━━━ SELECTED TEXT
In the excitement of dragging him out of the mud while the mud fought back, getting him cleaned up, and patching a bleeding knee from a rock hidden under the muck, we forgot our finds. A pity; I should have gotten a sample of the sponge and a few macro photos. Another day, maybe.
My
Encyclopedia has 20 pages of sponges. None of them look quite like this one, except possibly the Breadcrumb sponge,
Halichondria panicea, which comes in a variety of shapes and colours. And names, too:
Halichondria panicea, popularly called "Breadcrumb Sponge," is the marine world's reigning champion of Latin aliases, with 56 synonyms appearing in taxonomic literature since its first description in 1766. Of no fixed address, it's known to frequent floats, pilings, and the underside of rocks, smells like exploded gunpowder and takes on many guises.
━━━━━━
[ACTIVITY 1]
Repeat the sponge passage word for word, everything from "In the excitement" down to "on many guises.".
[ACTIVITY 2]
Carry on the passage about the Breadcrumb sponge after its last sentence.
You won't need the lines that come next.
━━━ RECORDED DATA
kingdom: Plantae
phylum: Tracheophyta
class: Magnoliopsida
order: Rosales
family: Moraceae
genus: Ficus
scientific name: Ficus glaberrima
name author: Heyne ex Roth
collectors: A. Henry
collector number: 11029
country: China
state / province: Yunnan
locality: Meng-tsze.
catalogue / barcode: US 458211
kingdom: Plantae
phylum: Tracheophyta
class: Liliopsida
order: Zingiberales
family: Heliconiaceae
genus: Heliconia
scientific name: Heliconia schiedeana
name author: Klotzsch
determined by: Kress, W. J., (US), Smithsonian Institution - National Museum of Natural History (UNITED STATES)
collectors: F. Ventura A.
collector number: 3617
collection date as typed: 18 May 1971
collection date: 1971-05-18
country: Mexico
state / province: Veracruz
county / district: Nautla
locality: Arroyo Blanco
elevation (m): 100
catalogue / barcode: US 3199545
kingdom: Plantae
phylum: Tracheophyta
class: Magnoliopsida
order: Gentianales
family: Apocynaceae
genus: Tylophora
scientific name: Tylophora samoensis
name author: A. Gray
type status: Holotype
━━━━━━
[TASK ANSWER 1]
In the excitement of dragging him out of the mud while the mud fought back, getting him cleaned up, and patching a bleeding knee from a rock hidden under the muck, we forgot our finds. A pity; I should have gotten a sample of the sponge and a few macro photos. Another day, maybe.
My
Encyclopedia has 20 pages of sponges. None of them look quite like this one, except possibly the Breadcrumb sponge,
Halichondria panicea, which comes in a variety of shapes and colours. And names, too:
Halichondria panicea, popularly called "Breadcrumb Sponge," is the marine world's reigning champion of Latin aliases, with 56 synonyms appearing in taxonomic literature since its first description in 1766. Of no fixed address, it's known to frequent floats, pilings, and the underside of rocks, smells like exploded gunpowder and takes on many guises.

[TASK ANSWER 2]
CREDIT: Bernard Picton and World Register of Marine Species (Live Science)
I didn't smell the gunpowder.
I was getting confused and frustrated, comparing all the different sponges in the
book and
on the web, so I was cheered up by the last 5 pages of the sponge section; 25 "Undetermined Sponges," and that's only "A Selection". Thank you,
Andy and
Bernard!
And in case you're wondering, Laurie's fine. He's limping a bit, but the cut on the knee wasn't deep. At least most of the mud gave him a soft landing.